__WHAT THE TASK ASKS__.
Below this line is a listing that includes pictures. Copy exactly, and only, the lines from the one containing "32: (890, 110)" through the one containing "17: (140, 107, 0.73)"; the pictures do not go in the copy.

● ● ● ● ●

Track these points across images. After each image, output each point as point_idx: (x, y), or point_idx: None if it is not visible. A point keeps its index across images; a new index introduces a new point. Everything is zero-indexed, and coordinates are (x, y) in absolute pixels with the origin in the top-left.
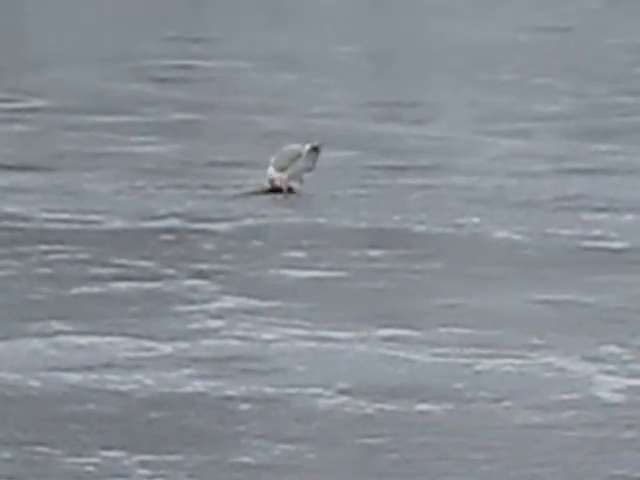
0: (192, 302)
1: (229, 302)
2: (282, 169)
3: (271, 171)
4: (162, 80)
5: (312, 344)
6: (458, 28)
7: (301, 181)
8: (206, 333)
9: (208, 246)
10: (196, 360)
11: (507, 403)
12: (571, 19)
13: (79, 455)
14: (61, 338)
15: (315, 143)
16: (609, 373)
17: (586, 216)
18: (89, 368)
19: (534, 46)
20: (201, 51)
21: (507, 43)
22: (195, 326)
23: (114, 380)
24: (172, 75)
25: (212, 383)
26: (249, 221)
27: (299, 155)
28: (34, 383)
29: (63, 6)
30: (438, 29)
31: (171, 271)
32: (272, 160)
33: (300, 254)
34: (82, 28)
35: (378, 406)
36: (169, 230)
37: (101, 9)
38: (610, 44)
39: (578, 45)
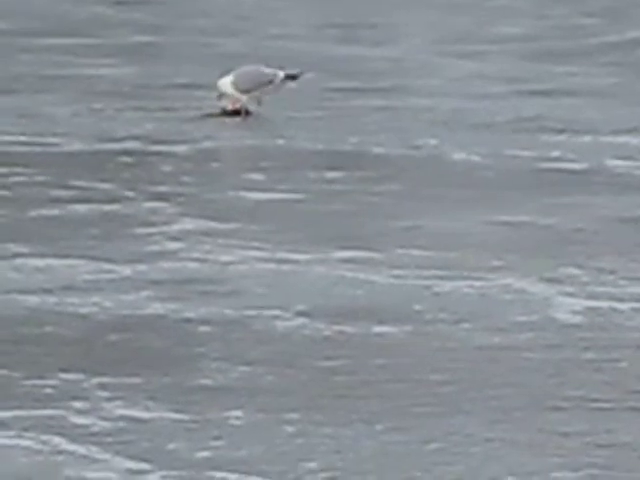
0: (151, 224)
1: (188, 224)
2: (245, 91)
3: (229, 88)
4: (121, 2)
5: (271, 266)
6: None
7: (260, 103)
8: (165, 255)
9: (167, 168)
10: (155, 282)
11: (466, 325)
12: None
13: (38, 377)
14: (20, 260)
15: (292, 72)
16: (568, 294)
17: (544, 137)
18: (48, 291)
19: None
20: None
21: None
22: (154, 248)
23: (73, 302)
24: None
25: (171, 305)
26: (207, 143)
27: (271, 81)
28: None
29: None
30: None
31: (130, 193)
32: (231, 78)
33: (259, 176)
34: None
35: (337, 328)
36: (128, 152)
37: None
38: None
39: None
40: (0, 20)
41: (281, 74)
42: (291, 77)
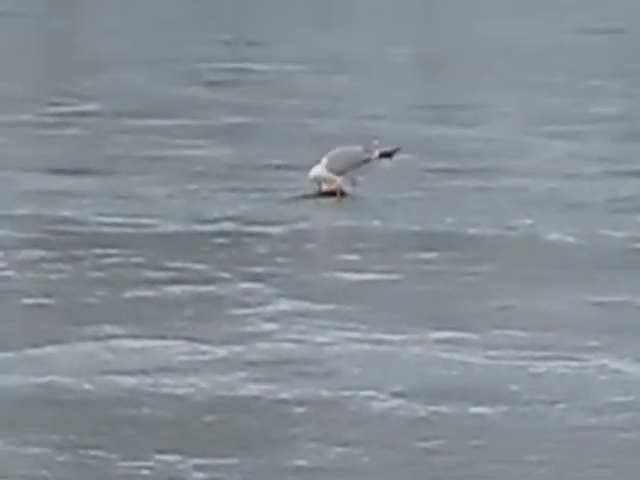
0: (246, 305)
1: (283, 305)
2: (340, 172)
3: (323, 171)
4: (214, 83)
5: (366, 347)
6: (507, 30)
7: (354, 184)
8: (260, 336)
9: (262, 249)
10: (251, 363)
11: (562, 405)
12: (620, 20)
13: (134, 459)
14: (115, 342)
15: (388, 149)
16: None
17: (639, 218)
18: (144, 372)
19: (583, 47)
20: (253, 54)
21: (557, 44)
22: (249, 329)
23: (169, 384)
24: (224, 78)
25: (266, 386)
26: (303, 224)
27: (367, 160)
28: (89, 387)
29: (116, 9)
30: (488, 31)
31: (225, 274)
32: (324, 161)
33: (354, 257)
34: (135, 31)
35: (432, 409)
36: (223, 233)
37: (154, 12)
38: None
39: (628, 46)
40: (96, 102)
41: (376, 152)
42: (387, 155)
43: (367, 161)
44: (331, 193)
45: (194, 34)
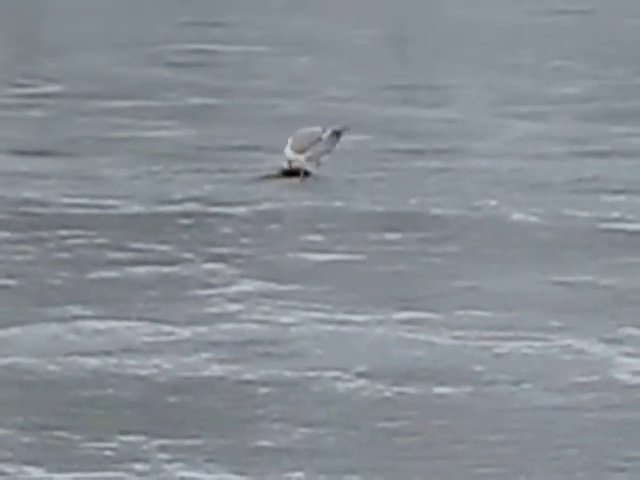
0: (210, 286)
1: (247, 286)
2: (300, 151)
3: (289, 152)
4: (179, 65)
5: (331, 327)
6: (475, 11)
7: (318, 164)
8: (224, 317)
9: (226, 230)
10: (215, 344)
11: (526, 385)
12: (588, 1)
13: (98, 440)
14: (80, 323)
15: (337, 127)
16: (628, 355)
17: (603, 198)
18: (108, 353)
19: (552, 29)
20: (218, 35)
21: (524, 26)
22: (213, 310)
23: (133, 364)
24: (189, 60)
25: (231, 367)
26: (267, 205)
27: (319, 138)
28: (53, 368)
29: None
30: (455, 13)
31: (189, 255)
32: (289, 141)
33: (318, 237)
34: (98, 13)
35: (397, 389)
36: (186, 214)
37: None
38: (629, 26)
39: (596, 27)
40: (58, 83)
41: (328, 131)
42: (336, 133)
43: (319, 139)
44: (295, 173)
45: (159, 16)
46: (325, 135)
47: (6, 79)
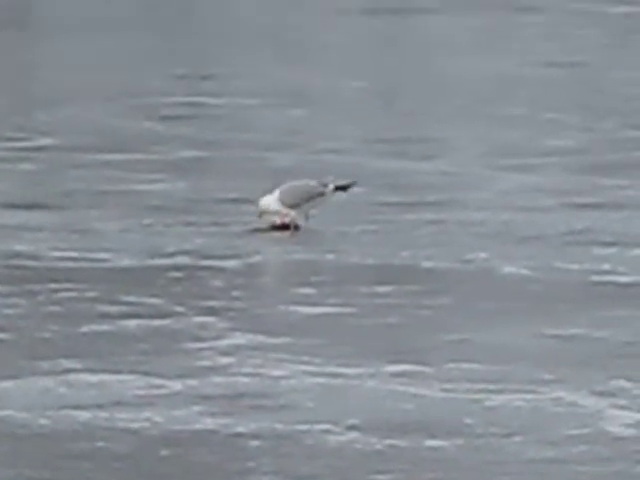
0: (201, 339)
1: (238, 339)
2: (293, 205)
3: (270, 203)
4: (170, 118)
5: (321, 380)
6: (466, 63)
7: (307, 217)
8: (216, 370)
9: (217, 283)
10: (206, 397)
11: (518, 438)
12: (580, 54)
13: None
14: (71, 376)
15: (343, 183)
16: (619, 407)
17: (595, 251)
18: (99, 406)
19: (543, 81)
20: (209, 88)
21: (515, 78)
22: (205, 363)
23: (124, 418)
24: (180, 112)
25: (222, 420)
26: (257, 258)
27: (321, 194)
28: (44, 421)
29: (70, 44)
30: (445, 64)
31: (180, 308)
32: (276, 194)
33: (309, 290)
34: (90, 65)
35: (388, 442)
36: (178, 267)
37: (108, 46)
38: (619, 78)
39: (587, 79)
40: (50, 136)
41: (331, 186)
42: (342, 188)
43: (322, 194)
44: (284, 227)
45: (149, 68)
46: (328, 190)
47: None
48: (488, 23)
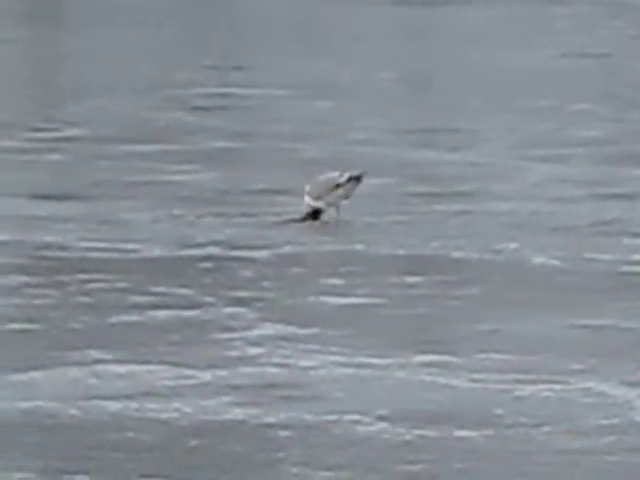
0: (231, 330)
1: (268, 329)
2: (318, 198)
3: (307, 200)
4: (200, 108)
5: (351, 371)
6: (495, 54)
7: (338, 209)
8: (245, 360)
9: (247, 274)
10: (235, 388)
11: (547, 428)
12: (608, 45)
13: None
14: (100, 367)
15: (355, 173)
16: None
17: (625, 241)
18: (128, 396)
19: (571, 72)
20: (239, 79)
21: (544, 69)
22: (234, 354)
23: (153, 408)
24: (210, 103)
25: (251, 410)
26: (287, 248)
27: (337, 185)
28: (74, 412)
29: (101, 35)
30: (475, 55)
31: (210, 299)
32: (307, 189)
33: (338, 281)
34: (120, 57)
35: (417, 432)
36: (208, 258)
37: (138, 38)
38: None
39: (615, 71)
40: (79, 127)
41: (345, 176)
42: (355, 179)
43: (338, 186)
44: (316, 218)
45: (179, 60)
46: (342, 180)
47: (26, 123)
48: (517, 15)
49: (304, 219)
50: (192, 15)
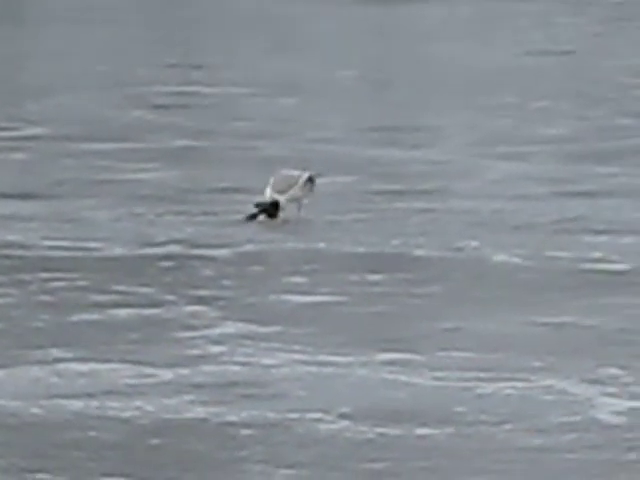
0: (192, 328)
1: (229, 328)
2: (280, 192)
3: (269, 192)
4: (162, 107)
5: (313, 369)
6: (457, 52)
7: (300, 207)
8: (207, 359)
9: (208, 272)
10: (197, 386)
11: (508, 426)
12: (571, 42)
13: None
14: (62, 365)
15: (311, 173)
16: (609, 395)
17: (586, 238)
18: (90, 395)
19: (534, 69)
20: (201, 77)
21: (506, 66)
22: (195, 352)
23: (115, 407)
24: (171, 102)
25: (213, 409)
26: (249, 247)
27: (296, 183)
28: (35, 410)
29: (61, 34)
30: (437, 53)
31: (171, 297)
32: (270, 181)
33: (300, 279)
34: (81, 55)
35: (379, 430)
36: (169, 256)
37: (100, 36)
38: (610, 66)
39: (578, 68)
40: (43, 126)
41: (305, 175)
42: (309, 179)
43: (296, 184)
44: (275, 215)
45: (141, 58)
46: (301, 181)
47: None
48: (480, 12)
49: (263, 210)
50: (153, 13)
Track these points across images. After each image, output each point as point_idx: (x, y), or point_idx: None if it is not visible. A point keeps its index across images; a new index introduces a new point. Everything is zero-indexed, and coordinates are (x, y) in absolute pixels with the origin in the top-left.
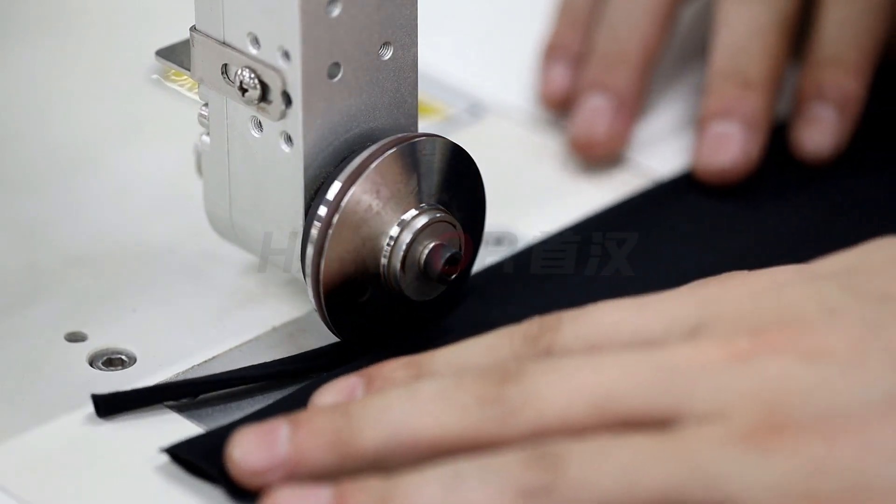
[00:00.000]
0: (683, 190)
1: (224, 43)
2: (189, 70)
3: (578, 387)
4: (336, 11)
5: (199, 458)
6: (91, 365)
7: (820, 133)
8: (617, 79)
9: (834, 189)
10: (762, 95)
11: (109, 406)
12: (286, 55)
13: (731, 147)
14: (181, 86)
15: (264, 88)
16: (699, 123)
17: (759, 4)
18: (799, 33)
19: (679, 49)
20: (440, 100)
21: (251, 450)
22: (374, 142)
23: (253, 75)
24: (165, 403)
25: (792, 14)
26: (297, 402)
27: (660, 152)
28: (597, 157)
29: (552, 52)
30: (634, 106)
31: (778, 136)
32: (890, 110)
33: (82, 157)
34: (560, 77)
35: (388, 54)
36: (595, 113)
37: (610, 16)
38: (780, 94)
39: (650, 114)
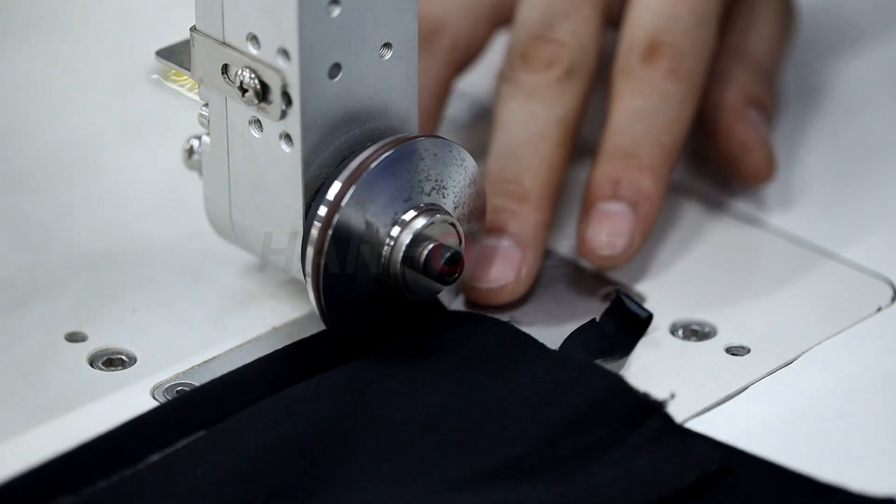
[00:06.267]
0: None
1: (224, 43)
2: (189, 70)
3: None
4: (336, 11)
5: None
6: (91, 365)
7: (612, 233)
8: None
9: None
10: (537, 209)
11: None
12: (286, 55)
13: (500, 266)
14: (181, 86)
15: (264, 88)
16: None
17: (538, 103)
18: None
19: None
20: None
21: None
22: (374, 142)
23: (253, 75)
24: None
25: (574, 109)
26: (294, 401)
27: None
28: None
29: None
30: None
31: None
32: None
33: (82, 157)
34: None
35: (388, 54)
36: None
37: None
38: (556, 202)
39: None
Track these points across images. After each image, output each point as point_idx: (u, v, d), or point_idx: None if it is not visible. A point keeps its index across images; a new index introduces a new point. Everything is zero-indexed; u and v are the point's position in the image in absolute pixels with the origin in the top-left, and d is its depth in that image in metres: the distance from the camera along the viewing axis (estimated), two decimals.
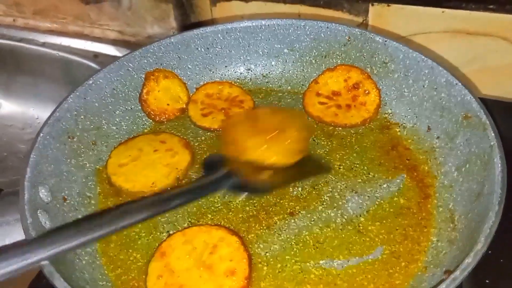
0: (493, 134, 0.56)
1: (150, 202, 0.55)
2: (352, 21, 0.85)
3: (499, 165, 0.52)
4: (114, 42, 1.02)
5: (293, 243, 0.58)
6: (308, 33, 0.75)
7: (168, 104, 0.74)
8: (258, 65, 0.78)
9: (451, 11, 0.79)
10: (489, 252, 0.56)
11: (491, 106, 0.64)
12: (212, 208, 0.62)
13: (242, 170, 0.58)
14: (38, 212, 0.55)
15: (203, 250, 0.56)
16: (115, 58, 0.96)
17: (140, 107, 0.73)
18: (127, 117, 0.73)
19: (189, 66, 0.77)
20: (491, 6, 0.76)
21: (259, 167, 0.57)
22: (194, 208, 0.62)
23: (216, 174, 0.59)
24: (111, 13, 1.00)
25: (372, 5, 0.83)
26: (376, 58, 0.71)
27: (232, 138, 0.60)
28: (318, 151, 0.68)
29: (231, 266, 0.54)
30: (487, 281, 0.57)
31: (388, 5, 0.82)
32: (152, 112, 0.73)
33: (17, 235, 0.56)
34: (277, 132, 0.58)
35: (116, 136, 0.71)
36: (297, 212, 0.61)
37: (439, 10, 0.79)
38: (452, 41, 0.82)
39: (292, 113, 0.69)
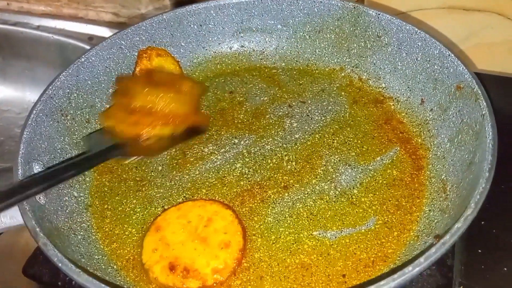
0: (484, 104, 0.55)
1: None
2: None
3: (490, 133, 0.52)
4: (108, 24, 1.02)
5: (287, 215, 0.58)
6: (301, 8, 0.74)
7: None
8: (252, 41, 0.78)
9: None
10: (482, 222, 0.57)
11: (487, 80, 0.63)
12: (207, 183, 0.62)
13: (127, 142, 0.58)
14: None
15: (197, 223, 0.56)
16: None
17: None
18: None
19: (182, 44, 0.76)
20: None
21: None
22: (189, 184, 0.63)
23: (103, 147, 0.58)
24: None
25: None
26: (370, 32, 0.71)
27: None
28: (312, 126, 0.68)
29: (226, 238, 0.55)
30: (479, 250, 0.57)
31: None
32: None
33: (14, 212, 0.56)
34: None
35: None
36: (291, 186, 0.61)
37: None
38: (448, 17, 0.81)
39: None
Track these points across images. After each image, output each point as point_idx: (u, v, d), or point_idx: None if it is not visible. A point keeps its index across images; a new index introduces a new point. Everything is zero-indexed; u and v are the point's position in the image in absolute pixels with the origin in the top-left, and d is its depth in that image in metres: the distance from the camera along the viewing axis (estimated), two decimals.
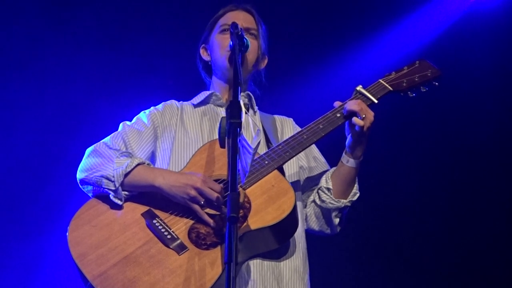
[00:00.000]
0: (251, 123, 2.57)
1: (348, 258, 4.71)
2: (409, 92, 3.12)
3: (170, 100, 3.22)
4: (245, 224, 2.62)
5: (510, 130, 4.73)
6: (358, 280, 4.70)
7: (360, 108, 2.88)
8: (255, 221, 2.63)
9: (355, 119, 2.87)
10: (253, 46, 3.13)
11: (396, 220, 4.77)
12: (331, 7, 4.70)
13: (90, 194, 2.83)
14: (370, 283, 4.73)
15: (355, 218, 3.21)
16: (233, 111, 2.37)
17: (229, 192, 2.20)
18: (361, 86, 3.04)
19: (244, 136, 2.39)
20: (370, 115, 2.89)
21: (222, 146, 2.44)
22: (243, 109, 2.38)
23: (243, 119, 2.36)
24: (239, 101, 2.40)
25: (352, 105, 2.90)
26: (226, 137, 2.39)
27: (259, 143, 2.37)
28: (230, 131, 2.34)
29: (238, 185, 2.68)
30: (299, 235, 2.93)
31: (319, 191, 3.05)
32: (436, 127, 4.79)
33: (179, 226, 2.67)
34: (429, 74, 3.13)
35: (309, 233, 3.11)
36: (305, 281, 2.92)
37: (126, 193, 2.76)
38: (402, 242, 4.75)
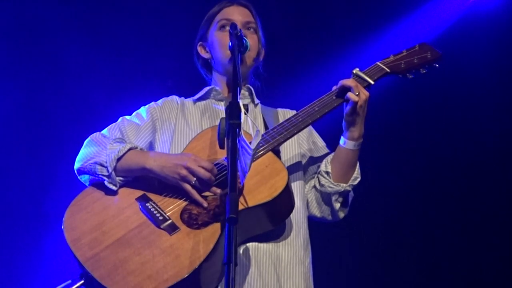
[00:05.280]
0: (251, 124, 2.55)
1: (352, 247, 4.67)
2: (407, 74, 3.07)
3: (171, 96, 3.23)
4: None
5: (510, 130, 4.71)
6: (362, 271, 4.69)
7: (354, 84, 2.85)
8: (247, 200, 2.59)
9: (349, 94, 2.84)
10: (254, 41, 3.11)
11: (399, 208, 4.75)
12: (334, 1, 4.71)
13: (87, 184, 2.85)
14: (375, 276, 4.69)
15: (359, 206, 3.15)
16: (233, 112, 2.36)
17: (228, 193, 2.16)
18: (357, 69, 3.01)
19: (243, 137, 2.38)
20: (364, 94, 2.85)
21: (222, 147, 2.43)
22: (243, 110, 2.38)
23: (242, 120, 2.36)
24: (238, 102, 2.39)
25: (346, 81, 2.88)
26: (225, 138, 2.38)
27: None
28: (229, 132, 2.33)
29: None
30: (300, 221, 2.88)
31: (319, 175, 3.00)
32: (437, 126, 4.76)
33: (172, 208, 2.66)
34: (428, 56, 3.08)
35: (312, 220, 3.05)
36: (306, 265, 2.86)
37: (121, 178, 2.77)
38: (405, 229, 4.73)
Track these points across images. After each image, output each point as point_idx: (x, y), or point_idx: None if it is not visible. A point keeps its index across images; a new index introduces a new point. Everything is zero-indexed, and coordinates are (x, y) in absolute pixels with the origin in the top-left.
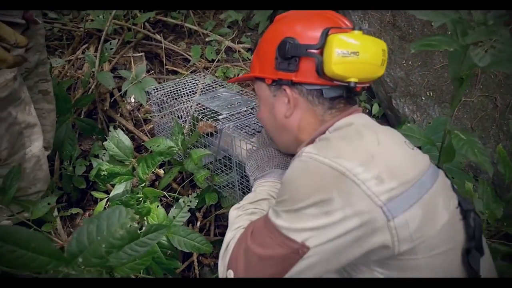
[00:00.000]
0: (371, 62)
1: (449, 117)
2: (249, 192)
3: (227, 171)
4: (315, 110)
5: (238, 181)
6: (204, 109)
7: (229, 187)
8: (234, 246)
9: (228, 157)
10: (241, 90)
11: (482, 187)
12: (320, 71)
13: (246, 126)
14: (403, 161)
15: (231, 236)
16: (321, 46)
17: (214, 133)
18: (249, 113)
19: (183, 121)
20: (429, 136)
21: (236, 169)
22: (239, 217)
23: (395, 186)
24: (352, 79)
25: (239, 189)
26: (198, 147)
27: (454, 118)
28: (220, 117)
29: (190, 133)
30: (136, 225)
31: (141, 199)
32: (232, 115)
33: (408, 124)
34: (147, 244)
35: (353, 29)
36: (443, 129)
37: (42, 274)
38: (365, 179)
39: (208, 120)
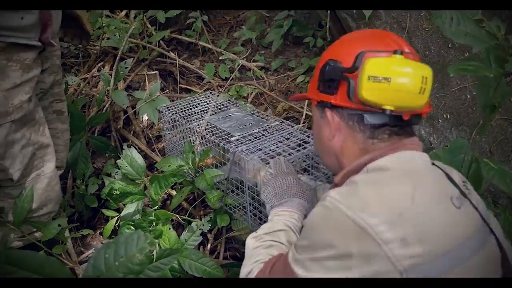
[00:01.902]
0: (405, 90)
1: (472, 143)
2: (260, 215)
3: (237, 191)
4: (356, 136)
5: (249, 203)
6: (216, 129)
7: (240, 208)
8: None
9: (240, 179)
10: (254, 110)
11: (504, 215)
12: (351, 95)
13: (259, 149)
14: (439, 224)
15: (249, 270)
16: (355, 70)
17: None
18: (261, 135)
19: (193, 139)
20: (447, 160)
21: (248, 192)
22: (256, 249)
23: (421, 253)
24: (387, 107)
25: (250, 210)
26: (209, 167)
27: (471, 141)
28: (232, 138)
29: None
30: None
31: (153, 221)
32: (244, 137)
33: (434, 151)
34: (160, 269)
35: (395, 52)
36: (461, 152)
37: None
38: (388, 240)
39: (220, 142)
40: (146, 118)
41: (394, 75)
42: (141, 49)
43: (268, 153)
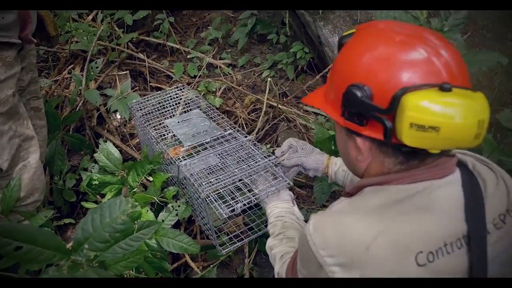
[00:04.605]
0: (456, 139)
1: None
2: (200, 209)
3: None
4: (385, 161)
5: (196, 201)
6: (170, 136)
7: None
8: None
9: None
10: (221, 113)
11: None
12: (387, 138)
13: (202, 164)
14: (387, 275)
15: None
16: (391, 111)
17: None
18: (210, 146)
19: (165, 133)
20: None
21: (192, 189)
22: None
23: None
24: (433, 151)
25: (196, 203)
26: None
27: None
28: (182, 149)
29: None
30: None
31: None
32: (194, 147)
33: None
34: (140, 239)
35: (441, 87)
36: None
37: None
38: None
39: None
40: (119, 116)
41: (443, 125)
42: (110, 51)
43: (211, 169)
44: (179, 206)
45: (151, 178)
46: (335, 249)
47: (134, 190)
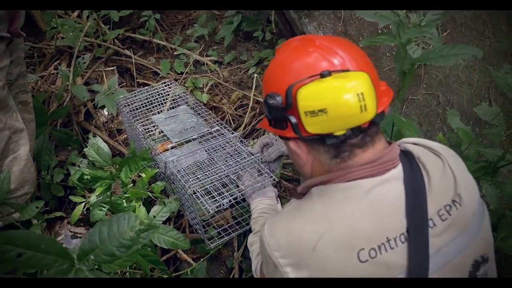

● ● ● ● ●

__EXERCISE SOLUTION__.
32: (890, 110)
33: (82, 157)
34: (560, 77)
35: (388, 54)
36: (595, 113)
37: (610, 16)
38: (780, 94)
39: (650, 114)
[00:06.267]
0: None
1: (224, 43)
2: (189, 70)
3: None
4: (336, 11)
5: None
6: (91, 365)
7: (612, 233)
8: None
9: None
10: (537, 209)
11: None
12: (286, 55)
13: (500, 266)
14: (181, 86)
15: (264, 88)
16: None
17: (538, 103)
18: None
19: None
20: None
21: None
22: (374, 142)
23: (253, 75)
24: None
25: (574, 109)
26: (294, 401)
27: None
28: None
29: None
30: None
31: None
32: None
33: (82, 157)
34: None
35: (388, 54)
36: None
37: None
38: (556, 202)
39: None
Track these points across images. After each image, output each point as point_idx: (u, v, d), or point_idx: None if it is not visible. A point keeps its index across images; a new index introduces a new point. Everything is zero-indexed; u and v are the point's position in the image in absolute pixels with the origin in the top-left, and d is its depth in that image in metres: the distance from the camera along the viewing axis (estimated), two decimals.
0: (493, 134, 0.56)
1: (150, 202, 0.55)
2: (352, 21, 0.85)
3: (499, 165, 0.52)
4: (114, 42, 1.02)
5: (293, 243, 0.58)
6: (308, 33, 0.75)
7: (168, 104, 0.74)
8: (258, 65, 0.78)
9: (451, 11, 0.79)
10: (489, 252, 0.56)
11: (491, 106, 0.64)
12: (212, 208, 0.62)
13: (242, 170, 0.58)
14: (38, 212, 0.55)
15: (203, 250, 0.56)
16: (115, 58, 0.96)
17: (140, 107, 0.73)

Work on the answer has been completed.